While the controls are still simple, the developers added several new abilities, such as the Power Croak, Heat-Seeking Tongue, and Super Jump. Different levels require different skills. For instance, you'll need the Super Jump in Boulder Alley to leap over beetles; the Power Croak will help light your way and communicate with the baby frogs in Dark, Dark Cavern; and the Heat-Seeking Tongue is useful to snag extra lives and time-extending Fly Power-Ups in Frogger Goes Skiing. Also, since Frogger can't move as quickly as you can hammer out commands into the controller, it's sometimes possible to accidentally overshoot a lane of traffic or hop over a cliff. But since the character's timing is easy enough to recognize, all that's necessary is to be careful about how many steps you input during time-clock panicked play.

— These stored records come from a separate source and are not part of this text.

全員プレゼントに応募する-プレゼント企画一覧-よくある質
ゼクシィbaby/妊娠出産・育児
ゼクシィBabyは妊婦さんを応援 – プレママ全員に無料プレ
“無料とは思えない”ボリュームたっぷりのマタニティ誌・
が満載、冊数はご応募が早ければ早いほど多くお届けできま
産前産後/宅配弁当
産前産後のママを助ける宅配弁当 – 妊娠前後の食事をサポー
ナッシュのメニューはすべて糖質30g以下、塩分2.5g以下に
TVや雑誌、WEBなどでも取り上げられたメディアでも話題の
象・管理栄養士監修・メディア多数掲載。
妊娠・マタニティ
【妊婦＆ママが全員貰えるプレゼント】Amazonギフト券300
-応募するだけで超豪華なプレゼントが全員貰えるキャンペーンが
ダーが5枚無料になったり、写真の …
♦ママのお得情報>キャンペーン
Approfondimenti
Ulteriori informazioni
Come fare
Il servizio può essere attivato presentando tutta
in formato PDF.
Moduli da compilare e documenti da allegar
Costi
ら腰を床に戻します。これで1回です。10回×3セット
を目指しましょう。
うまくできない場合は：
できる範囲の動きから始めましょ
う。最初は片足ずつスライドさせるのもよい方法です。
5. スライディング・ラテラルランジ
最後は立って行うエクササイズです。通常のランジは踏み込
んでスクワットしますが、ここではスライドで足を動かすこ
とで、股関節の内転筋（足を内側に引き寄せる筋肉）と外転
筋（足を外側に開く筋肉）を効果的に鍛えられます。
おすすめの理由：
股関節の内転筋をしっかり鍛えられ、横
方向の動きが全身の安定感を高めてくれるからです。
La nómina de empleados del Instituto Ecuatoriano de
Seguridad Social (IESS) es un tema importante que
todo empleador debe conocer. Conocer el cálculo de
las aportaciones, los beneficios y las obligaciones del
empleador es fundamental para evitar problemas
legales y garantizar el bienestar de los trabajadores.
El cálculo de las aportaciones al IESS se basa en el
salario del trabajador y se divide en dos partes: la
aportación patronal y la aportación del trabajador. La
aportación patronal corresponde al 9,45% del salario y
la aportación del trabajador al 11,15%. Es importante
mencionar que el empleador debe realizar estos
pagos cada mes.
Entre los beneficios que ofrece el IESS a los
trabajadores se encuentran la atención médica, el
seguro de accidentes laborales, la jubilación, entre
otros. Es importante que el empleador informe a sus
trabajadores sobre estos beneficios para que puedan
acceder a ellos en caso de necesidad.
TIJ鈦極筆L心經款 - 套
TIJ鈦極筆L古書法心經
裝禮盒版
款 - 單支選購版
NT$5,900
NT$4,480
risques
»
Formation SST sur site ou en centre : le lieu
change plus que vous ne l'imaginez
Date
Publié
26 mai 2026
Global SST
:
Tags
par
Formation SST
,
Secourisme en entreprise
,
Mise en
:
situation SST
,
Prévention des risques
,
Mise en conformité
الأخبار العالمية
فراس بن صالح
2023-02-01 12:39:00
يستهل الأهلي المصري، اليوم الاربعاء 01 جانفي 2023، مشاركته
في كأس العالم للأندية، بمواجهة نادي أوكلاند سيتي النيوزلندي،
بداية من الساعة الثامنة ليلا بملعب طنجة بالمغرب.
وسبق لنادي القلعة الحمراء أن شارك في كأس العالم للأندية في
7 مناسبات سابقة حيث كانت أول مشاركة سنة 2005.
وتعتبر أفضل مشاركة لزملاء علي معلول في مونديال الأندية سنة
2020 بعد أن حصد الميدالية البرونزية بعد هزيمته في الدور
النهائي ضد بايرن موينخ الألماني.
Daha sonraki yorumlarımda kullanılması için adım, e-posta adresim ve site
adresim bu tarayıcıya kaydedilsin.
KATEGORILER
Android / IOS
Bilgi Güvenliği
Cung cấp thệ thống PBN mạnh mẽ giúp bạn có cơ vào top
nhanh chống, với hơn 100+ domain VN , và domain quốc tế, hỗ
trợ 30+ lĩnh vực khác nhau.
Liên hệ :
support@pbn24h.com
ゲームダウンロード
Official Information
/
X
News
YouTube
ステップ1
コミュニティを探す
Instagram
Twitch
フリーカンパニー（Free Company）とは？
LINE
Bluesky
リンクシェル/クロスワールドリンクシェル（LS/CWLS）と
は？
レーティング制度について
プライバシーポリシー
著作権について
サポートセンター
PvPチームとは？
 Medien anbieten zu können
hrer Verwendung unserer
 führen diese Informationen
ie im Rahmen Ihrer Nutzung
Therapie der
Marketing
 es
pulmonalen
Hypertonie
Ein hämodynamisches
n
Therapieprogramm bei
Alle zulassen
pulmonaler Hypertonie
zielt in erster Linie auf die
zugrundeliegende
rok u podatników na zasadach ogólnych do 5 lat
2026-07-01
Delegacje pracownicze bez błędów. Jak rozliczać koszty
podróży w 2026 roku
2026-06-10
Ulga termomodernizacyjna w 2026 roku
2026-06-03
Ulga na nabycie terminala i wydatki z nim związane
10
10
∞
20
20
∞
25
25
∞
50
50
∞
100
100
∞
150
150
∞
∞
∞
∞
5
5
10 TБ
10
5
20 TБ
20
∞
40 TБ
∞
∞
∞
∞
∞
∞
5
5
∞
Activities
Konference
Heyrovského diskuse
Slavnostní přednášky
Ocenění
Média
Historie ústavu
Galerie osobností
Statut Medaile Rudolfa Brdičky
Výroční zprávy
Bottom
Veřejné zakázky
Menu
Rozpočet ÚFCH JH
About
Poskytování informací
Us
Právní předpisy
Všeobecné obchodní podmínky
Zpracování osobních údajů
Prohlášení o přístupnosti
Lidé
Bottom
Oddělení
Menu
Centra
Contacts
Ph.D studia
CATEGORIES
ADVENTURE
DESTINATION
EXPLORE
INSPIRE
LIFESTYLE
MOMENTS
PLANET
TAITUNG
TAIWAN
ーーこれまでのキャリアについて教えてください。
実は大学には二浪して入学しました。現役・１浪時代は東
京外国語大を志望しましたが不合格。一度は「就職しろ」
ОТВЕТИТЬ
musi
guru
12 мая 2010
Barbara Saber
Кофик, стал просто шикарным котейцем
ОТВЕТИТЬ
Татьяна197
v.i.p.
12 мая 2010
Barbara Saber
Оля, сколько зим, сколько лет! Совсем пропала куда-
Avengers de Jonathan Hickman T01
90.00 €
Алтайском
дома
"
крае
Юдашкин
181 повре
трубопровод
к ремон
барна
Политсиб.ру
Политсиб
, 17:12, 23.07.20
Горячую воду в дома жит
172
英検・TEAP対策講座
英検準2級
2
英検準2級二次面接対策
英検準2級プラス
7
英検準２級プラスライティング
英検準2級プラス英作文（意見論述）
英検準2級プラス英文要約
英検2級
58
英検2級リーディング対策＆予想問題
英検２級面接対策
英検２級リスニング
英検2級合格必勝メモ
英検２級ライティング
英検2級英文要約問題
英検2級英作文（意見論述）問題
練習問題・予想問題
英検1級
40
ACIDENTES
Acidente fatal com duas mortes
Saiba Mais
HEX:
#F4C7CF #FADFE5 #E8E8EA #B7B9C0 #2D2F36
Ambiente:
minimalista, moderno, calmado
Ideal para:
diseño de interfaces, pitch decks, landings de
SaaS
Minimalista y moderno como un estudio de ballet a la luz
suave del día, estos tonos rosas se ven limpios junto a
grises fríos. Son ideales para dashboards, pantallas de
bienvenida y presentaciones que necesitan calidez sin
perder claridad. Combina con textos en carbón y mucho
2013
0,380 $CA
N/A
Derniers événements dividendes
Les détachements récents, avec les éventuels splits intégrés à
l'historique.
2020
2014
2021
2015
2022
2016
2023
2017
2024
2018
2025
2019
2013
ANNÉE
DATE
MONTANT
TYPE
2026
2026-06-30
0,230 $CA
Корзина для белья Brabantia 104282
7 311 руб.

Some people really dislike this game, but it all depends on how you approach it. Once the later Retro levels are accomplished, you will have a feel for the extremely fast timing of the game. Trying out the other stages - where the pace is the same, but you must figure out where you're going on top of that - can be a little disconcerting at first, but therein lies a lot of the title's fun. Each level requires you to very quickly determine the timing of its inhabitants and the whereabouts of the five frogs. It's kind of like puzzle solving at gunpoint. It may take some time, but since the lives are the characters' to burn and not your own, it's pretty enjoyable. Be warned: If you dive into the other levels without finishing the Retro Stage, you'll probably not be properly acclimatized to the game speed and could get frustrated. Likewise, the multiplayer rounds are extremely hard if you're not used to the later stages of the game, though it's clear the Retro two-player arena would be much better if it used a horizontal split-screen perspective instead of a vertical one. Oddly enough, much more of the screen can be seen in this stage when three or four players are competing via the PlayStation Multi-Tap.
The other very noticeable problem is that the Lily Pad Stage shouldn't have been put in immediately after the Retro levels. The goals of this stage's first level, Lily Islands, are about the most difficult to fathom in the entire game, and it's sure to throw off new players. Otherwise, Frogger is an enjoyable title. Its 3D graphics look like polygonal origami, its soundtrack is extremely catchy, and it contains many hours of super fun puzzle/arcade-style play.